We know that if u is a real symetric endomorphism, then u has a real eigenvalue and that u is diagonalizable.
But can we say that u is diagonalizable with only real eigenvalues?

 

[HallsofIvy]

Yes. Since you are talking about eigenvalues, I take it that u is an endomorphism on some vector space (a linear transformation from vector space V to itself). Specifically, if u is symmetric and $\lambda$ is an eigenvalue, then there exist non-zero x such that ux= \lambda x. Further, we can take x to have magnitude 1: <x, x>= 1. Then $\lambda= \lambda<x, x>= <\lambda x, x>= <ux, x>= <x, ux>$ (because u is symmetric). $<x , ux>= \overline{<ux, x>}= \overline{\lambda x, x}= \overline{\lambda}\overline{<x, x>}= \overline{\lambda}$.
(The overline indicates complex conjugation.)

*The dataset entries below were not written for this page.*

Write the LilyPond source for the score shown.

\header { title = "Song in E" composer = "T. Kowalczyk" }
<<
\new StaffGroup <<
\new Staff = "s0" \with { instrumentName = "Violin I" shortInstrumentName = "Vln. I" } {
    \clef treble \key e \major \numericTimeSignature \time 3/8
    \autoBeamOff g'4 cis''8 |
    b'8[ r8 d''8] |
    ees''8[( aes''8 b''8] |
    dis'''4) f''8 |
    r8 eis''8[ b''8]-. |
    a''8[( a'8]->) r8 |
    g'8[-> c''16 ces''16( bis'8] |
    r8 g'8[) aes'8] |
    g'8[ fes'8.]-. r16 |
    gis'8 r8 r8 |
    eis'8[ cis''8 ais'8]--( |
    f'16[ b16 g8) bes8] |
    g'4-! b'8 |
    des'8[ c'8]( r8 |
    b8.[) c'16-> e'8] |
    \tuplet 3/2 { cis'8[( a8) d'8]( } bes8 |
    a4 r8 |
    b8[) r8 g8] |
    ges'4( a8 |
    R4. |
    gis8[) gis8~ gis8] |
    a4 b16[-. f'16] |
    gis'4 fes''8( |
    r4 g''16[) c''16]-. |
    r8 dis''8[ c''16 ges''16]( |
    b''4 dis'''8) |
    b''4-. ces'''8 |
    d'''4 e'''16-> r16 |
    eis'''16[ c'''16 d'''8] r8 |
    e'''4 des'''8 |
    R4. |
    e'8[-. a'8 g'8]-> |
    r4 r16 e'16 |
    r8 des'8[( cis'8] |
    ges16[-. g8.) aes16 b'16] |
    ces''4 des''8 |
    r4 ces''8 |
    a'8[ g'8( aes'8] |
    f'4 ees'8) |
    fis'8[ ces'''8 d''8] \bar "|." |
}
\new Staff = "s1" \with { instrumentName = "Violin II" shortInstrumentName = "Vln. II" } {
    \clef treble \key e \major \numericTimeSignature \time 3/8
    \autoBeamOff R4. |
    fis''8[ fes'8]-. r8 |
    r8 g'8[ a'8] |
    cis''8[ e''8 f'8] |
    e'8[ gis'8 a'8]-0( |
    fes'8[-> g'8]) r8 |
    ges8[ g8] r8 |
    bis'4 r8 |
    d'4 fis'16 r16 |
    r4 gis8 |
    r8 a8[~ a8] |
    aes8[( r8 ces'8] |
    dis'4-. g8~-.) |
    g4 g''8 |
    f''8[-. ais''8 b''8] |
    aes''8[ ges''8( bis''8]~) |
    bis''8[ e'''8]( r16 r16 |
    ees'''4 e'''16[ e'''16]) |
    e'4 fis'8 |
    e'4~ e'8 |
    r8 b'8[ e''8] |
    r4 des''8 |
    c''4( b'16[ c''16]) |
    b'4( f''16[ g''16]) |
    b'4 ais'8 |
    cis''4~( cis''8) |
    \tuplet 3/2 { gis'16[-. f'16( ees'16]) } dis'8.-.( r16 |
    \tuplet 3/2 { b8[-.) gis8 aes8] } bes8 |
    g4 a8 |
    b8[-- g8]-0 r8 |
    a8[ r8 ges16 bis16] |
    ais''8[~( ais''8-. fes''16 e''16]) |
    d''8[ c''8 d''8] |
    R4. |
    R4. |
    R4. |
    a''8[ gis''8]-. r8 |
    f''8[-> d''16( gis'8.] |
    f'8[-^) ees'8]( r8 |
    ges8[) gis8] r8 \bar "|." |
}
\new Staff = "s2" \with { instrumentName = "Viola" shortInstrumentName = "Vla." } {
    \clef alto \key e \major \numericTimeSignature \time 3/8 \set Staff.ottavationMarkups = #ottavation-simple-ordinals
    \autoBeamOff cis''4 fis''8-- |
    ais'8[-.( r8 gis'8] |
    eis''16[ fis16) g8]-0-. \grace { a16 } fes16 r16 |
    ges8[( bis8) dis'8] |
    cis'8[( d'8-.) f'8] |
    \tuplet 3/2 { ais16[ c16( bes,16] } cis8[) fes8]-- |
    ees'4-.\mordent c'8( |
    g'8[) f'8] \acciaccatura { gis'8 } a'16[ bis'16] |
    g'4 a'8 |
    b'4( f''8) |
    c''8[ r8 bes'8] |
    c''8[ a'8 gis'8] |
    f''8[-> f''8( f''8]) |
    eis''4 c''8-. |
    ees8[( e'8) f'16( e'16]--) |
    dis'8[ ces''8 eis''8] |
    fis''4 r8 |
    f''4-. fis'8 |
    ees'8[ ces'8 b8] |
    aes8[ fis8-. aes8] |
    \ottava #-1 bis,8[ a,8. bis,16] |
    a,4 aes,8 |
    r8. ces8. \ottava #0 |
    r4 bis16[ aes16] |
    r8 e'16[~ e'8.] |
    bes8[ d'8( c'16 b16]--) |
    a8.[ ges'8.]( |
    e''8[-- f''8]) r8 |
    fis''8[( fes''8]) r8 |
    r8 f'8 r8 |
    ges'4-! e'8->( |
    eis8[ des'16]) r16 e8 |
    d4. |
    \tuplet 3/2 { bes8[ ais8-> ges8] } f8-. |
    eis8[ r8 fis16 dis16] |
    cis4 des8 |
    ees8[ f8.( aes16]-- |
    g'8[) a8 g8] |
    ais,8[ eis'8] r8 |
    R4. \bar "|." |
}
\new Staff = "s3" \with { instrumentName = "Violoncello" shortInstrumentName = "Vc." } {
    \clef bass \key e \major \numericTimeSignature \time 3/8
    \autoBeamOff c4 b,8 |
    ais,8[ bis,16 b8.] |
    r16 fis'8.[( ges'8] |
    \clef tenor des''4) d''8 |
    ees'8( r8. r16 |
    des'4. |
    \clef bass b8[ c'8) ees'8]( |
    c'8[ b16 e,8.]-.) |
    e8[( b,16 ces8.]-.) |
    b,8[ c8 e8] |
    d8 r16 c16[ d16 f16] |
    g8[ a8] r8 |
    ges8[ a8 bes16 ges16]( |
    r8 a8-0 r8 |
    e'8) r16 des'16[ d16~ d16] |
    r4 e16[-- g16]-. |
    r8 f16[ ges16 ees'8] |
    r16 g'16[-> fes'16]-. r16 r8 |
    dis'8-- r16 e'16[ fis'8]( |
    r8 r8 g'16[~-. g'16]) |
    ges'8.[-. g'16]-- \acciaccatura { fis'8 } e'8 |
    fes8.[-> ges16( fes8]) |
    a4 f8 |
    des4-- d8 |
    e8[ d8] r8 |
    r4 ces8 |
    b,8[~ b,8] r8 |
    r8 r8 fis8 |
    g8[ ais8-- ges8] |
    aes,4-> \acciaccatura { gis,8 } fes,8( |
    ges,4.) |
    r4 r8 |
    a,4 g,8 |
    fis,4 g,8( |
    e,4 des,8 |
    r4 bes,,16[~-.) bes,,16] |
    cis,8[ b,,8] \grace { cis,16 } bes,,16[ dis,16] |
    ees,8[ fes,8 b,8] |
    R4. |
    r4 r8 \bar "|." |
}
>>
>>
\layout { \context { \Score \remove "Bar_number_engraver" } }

Since $\lambda= \overline{\lambda}$, $\lambda$ is real. That is all eigenvalues are real for a symmetric endomorphism.

 

[penguin007]

I think you forgot an overline in the end, but I can't understand why we have:
<x,ux>=conjugate(<ux,x>) ?

 

[HallsofIvy]

I think you forgot an overline in the end, but I can't understand why we have:
<x,ux>=conjugate(<ux,x>) ?

One of the requirements in the definition of "inner product" is that $<u, v>= \overline{<v, u>}$. Of course, if the vector space is over the real numbers, that is the same as "<u, v>= <v, u>" but then your question is trivial.